▸ WHAT THE EXERCISE ASKS
Find each line in the records that contains the word "from", matching case exactly, and copy every such line.

┌─ MATERIAL SHOWN

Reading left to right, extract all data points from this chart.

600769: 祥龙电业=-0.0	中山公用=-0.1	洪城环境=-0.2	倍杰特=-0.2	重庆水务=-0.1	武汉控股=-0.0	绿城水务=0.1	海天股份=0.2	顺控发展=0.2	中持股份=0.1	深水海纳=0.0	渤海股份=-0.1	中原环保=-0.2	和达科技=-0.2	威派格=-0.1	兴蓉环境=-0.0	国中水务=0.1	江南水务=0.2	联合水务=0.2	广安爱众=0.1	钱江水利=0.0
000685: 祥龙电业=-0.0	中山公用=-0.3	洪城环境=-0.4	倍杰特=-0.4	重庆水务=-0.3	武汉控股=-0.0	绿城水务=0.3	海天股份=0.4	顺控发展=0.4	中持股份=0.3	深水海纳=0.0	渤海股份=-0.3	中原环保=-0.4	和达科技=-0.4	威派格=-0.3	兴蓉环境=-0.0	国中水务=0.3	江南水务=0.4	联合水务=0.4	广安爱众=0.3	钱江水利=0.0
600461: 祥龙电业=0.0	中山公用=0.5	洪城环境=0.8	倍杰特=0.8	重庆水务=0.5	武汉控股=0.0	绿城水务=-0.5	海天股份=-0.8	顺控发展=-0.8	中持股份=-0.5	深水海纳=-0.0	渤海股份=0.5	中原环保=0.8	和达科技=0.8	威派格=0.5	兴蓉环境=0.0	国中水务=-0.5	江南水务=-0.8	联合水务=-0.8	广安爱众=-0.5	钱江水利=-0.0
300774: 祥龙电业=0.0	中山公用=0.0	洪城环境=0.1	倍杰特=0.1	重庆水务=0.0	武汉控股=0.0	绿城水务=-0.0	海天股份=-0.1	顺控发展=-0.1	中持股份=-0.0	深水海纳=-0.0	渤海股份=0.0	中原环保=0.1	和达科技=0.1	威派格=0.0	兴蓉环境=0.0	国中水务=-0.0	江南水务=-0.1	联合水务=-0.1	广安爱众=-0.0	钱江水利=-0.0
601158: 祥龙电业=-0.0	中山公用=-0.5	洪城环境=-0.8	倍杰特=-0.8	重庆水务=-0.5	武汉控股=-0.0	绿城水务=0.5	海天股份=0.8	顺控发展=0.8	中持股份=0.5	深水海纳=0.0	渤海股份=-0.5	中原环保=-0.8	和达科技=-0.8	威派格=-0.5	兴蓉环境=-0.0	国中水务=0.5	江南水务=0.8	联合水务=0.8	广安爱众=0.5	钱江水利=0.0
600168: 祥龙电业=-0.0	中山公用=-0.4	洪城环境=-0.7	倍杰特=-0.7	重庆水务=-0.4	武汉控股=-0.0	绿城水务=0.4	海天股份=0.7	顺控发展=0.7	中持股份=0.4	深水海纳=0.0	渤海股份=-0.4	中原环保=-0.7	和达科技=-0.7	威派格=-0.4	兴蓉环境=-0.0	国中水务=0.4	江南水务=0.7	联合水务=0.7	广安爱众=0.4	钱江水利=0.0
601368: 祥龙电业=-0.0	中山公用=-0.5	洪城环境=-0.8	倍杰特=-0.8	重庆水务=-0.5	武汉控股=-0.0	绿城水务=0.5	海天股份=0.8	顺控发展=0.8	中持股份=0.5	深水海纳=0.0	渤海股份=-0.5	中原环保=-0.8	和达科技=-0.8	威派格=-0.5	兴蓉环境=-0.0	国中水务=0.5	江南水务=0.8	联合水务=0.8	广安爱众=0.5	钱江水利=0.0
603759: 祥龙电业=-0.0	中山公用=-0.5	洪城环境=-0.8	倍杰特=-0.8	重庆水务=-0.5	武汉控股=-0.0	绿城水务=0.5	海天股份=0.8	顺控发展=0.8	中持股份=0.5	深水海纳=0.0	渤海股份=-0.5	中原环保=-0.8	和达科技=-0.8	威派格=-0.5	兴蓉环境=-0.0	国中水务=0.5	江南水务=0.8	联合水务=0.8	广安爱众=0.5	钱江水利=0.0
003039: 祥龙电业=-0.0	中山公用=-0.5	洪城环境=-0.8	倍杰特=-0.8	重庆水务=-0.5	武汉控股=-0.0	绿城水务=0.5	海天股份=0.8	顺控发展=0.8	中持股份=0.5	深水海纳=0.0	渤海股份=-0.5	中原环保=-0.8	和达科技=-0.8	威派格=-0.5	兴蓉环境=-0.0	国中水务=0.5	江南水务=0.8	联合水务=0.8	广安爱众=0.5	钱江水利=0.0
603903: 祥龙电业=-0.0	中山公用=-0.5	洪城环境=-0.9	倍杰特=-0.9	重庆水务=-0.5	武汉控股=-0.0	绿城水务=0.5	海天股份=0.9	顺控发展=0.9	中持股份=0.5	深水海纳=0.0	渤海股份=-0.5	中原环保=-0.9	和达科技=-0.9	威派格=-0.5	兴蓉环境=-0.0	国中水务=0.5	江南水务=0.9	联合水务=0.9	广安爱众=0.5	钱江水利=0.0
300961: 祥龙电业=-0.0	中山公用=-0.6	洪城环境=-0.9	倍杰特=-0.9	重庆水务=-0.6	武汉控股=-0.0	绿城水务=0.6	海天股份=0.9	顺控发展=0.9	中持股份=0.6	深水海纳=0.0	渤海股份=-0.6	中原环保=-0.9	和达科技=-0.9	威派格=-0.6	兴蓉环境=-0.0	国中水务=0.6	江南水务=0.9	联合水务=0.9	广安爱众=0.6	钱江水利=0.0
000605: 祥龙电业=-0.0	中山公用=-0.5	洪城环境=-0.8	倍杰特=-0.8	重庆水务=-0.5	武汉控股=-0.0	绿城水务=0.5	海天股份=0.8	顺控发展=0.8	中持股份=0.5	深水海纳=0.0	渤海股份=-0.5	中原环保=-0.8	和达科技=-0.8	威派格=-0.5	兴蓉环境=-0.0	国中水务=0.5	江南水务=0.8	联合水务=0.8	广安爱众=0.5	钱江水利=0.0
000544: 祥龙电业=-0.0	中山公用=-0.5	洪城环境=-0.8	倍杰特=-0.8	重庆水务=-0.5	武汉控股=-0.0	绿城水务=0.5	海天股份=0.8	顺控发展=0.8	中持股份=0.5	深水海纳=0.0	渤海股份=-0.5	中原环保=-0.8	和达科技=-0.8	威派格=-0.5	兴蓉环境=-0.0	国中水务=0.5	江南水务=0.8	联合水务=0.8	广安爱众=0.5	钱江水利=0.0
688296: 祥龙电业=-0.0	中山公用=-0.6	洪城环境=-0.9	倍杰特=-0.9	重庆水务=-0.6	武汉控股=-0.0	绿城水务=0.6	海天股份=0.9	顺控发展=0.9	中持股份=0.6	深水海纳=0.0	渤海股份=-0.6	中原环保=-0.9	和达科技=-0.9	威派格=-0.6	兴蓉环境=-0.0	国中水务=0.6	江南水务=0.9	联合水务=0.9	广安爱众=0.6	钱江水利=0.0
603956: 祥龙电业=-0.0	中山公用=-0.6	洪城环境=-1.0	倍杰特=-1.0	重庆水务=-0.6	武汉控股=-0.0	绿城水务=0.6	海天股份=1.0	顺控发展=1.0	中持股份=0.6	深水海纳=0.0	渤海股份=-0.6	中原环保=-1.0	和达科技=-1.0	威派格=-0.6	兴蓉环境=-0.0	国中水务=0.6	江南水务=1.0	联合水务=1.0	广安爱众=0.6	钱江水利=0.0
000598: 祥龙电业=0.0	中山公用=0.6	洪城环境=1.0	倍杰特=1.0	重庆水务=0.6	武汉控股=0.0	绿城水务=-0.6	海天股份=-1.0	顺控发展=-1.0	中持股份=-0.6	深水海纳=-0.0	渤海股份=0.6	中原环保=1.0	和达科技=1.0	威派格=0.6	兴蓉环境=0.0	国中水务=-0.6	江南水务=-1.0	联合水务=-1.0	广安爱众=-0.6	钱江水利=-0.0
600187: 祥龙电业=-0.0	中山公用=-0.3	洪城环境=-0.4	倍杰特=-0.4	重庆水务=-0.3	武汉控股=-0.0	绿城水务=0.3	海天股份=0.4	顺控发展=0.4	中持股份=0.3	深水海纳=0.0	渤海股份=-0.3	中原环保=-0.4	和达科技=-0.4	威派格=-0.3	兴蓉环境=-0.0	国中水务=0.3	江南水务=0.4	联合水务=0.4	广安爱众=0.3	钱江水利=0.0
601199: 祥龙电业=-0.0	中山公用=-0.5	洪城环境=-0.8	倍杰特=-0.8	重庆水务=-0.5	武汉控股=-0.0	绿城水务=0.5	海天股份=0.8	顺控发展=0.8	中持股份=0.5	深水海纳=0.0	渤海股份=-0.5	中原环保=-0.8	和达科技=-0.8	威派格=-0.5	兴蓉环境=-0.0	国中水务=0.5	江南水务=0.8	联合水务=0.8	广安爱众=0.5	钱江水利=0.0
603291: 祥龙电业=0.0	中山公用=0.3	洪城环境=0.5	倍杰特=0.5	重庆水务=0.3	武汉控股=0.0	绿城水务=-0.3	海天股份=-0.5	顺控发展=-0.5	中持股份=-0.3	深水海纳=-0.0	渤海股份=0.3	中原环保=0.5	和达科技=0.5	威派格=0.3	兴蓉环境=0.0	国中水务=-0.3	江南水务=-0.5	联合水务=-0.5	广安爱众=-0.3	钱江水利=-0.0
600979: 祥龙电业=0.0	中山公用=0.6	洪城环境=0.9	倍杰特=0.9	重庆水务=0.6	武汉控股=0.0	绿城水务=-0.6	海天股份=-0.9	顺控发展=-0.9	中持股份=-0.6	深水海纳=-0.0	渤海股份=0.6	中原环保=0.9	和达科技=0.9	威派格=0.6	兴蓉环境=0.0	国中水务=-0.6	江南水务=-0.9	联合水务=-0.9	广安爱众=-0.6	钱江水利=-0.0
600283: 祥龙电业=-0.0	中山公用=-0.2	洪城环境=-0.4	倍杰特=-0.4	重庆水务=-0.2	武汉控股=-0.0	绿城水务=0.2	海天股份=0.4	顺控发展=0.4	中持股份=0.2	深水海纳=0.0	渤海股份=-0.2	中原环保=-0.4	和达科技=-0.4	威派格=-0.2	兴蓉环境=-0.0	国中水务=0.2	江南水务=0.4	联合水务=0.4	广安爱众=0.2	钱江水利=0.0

└─

▸ RESULT OF THE TASK
Reading left to right, extract all data points from this chart.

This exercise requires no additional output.